Metinlerin toplumla buluştuktan sonra anlaşılmasının farklılaşabileceğine, 2014’te yürürlüğe giren İstanbul Sözleşmesi’nde de misal bir sürecin …
Metinlerin toplumla buluştuktan sonra anlaşılmasının farklılaşabileceğine, 2014’te yürürlüğe giren İstanbul Sözleşmesi’nde de misal bir sürecin yaşandığına işaret eden Selçuk, “Bir taraf bu metni şiddetle mücadelede yegane araç olarak görürken bir taraf da bunun toplumsal dokuda birtakım değişimlere sebep olduğunu söyleyebiliyor. Hasebiyle gelinen noktada bu, toplumsal ayrışmaya sebep olmuş bir metin” değerlendirmesinde bulundu.

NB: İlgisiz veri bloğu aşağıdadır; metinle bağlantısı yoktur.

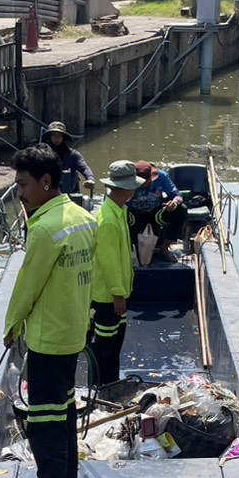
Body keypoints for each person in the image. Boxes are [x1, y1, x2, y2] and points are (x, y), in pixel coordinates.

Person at [3, 144, 98, 478]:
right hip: (73, 332)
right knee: (65, 415)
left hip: (47, 340)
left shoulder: (44, 229)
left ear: (45, 182)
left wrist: (11, 325)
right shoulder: (83, 218)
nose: (20, 194)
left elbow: (28, 285)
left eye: (24, 185)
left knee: (44, 426)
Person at [88, 159, 141, 386]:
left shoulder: (119, 212)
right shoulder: (108, 220)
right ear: (127, 190)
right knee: (105, 346)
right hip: (107, 297)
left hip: (116, 294)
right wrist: (118, 294)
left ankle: (111, 383)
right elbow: (109, 261)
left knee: (115, 343)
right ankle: (100, 387)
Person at [127, 160, 185, 262]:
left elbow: (177, 195)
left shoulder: (162, 176)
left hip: (156, 214)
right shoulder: (127, 180)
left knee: (181, 209)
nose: (145, 185)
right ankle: (129, 248)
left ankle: (165, 248)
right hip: (135, 216)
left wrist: (174, 202)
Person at [42, 121, 95, 199]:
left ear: (63, 137)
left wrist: (90, 179)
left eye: (59, 135)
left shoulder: (73, 155)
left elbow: (84, 168)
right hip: (49, 195)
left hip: (71, 195)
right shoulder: (43, 155)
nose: (56, 138)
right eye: (53, 135)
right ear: (49, 137)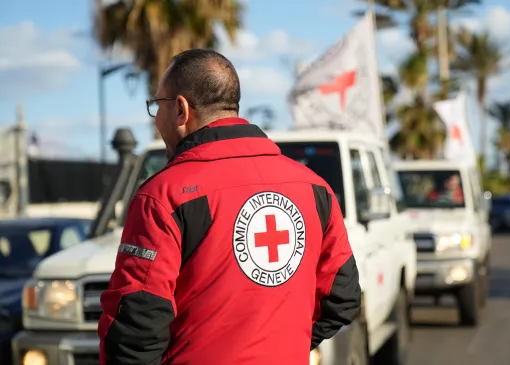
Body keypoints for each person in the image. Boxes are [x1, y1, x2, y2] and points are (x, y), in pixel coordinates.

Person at [97, 49, 361, 365]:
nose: (157, 120)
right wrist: (285, 344)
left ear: (180, 109)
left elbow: (135, 331)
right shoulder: (314, 188)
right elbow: (341, 298)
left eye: (158, 106)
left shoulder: (163, 196)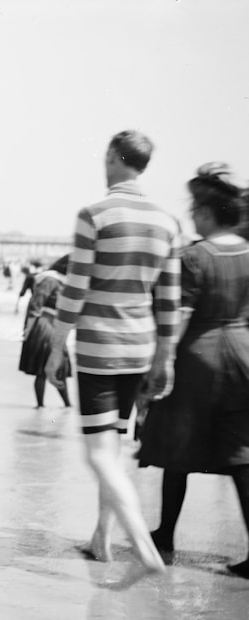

Bakan Selçuk, İstanbul Sözleşmesi’nin feshiyle birlikte, “Türkiye’de kadın hakları, kadına yönelik şiddetle mücadele kazanımlarının kaybedileceği” eleştirilerine yönelik ise şu değerlendirmelerde bulundu: “Kadın haklarının korunması, kadına yönelik şiddetle mücadele noktasında mutlaka bir geri gidiş söz konusu olmayacak. Buradan bir ödün verilmeyecek, sapma olmayacak. Bu bahiste duruşumuz çok net. Bu, toplumsal ayrışmaya sebep olan bir metne dair gösterilen irade. Bunu ilkelerimiz ve hedeflerimiz noktasında ‘geri gidiş’ olarak yorumlamak çok yanlış.”